● Excerpt:

--------------------

# Is Your GSD Within The Breed Standard Size Wise?



## LaRen616

As PaddyD mentioned in another thread, it seems like more and more GSD's are out of standard, I was wondering if the out of standard dogs were from BYB's or Reputable Breeders?

My 2.5 year old male GSD is 28' at the shoulder, 75-80 pounds and from a BYB.

Is your GSD bigger than the standard? Is he/she from a BYB or a Reputable Breeder?


----------



## paulag1955

I think Shasta is on the big side for a female but, then again, I'm not exactly sure I'm measuring correctly. She weighs 75 pounds and is not fat. 

I wonder if the apparent increase in oversize dogs is related to improved nutrition, just like humans are generally taller now than they were just a few hundred years ago.


----------



## PaddyD

I had to look up the standard:
_Size, Proportion, Substance
The desired height for males at the top of the highest point of the shoulder blade is 24 to 26 inches; and for bitches, 22 to 24 inches. The German Shepherd Dog is longer than tall, with the most desirable proportion as 10 to 8½. The length is measured from the point of the prosternum or breastbone to the rear edge of the pelvis, the ischial tuberosity. The desirable long proportion is not derived from a long back, but from overall length with relation to height, which is achieved by length of forequarter and length of withers and hindquarter, viewed from the side._
Abby is 25.5, which puts her over the standard yet people tend to think she is small.

--------------------

● Given entries:
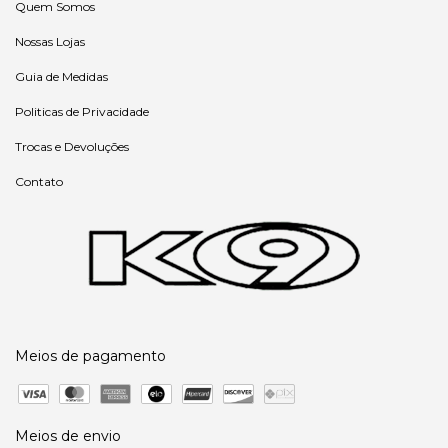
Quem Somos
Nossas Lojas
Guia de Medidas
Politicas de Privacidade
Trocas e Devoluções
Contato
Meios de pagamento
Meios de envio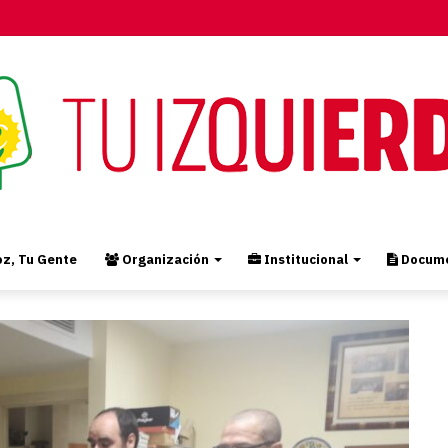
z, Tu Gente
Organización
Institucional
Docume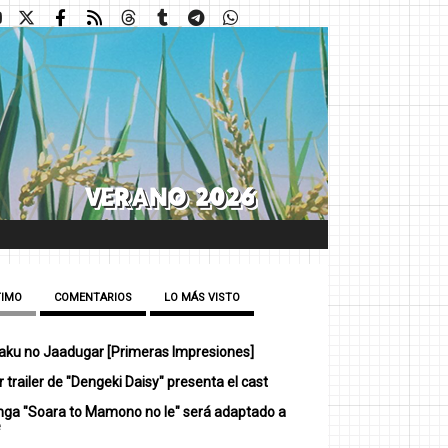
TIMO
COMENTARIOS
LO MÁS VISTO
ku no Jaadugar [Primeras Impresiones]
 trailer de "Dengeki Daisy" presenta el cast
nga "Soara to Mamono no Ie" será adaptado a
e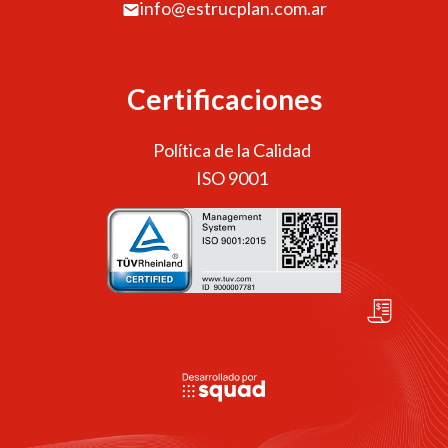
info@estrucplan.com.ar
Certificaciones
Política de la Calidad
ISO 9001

--------------------

● Task objective: List the usernames of everyone who posts in the thread on German Shepherd size. The lines placed after the thread play no part in this.

● Answer to this problem: LaRen616, paulag1955, PaddyD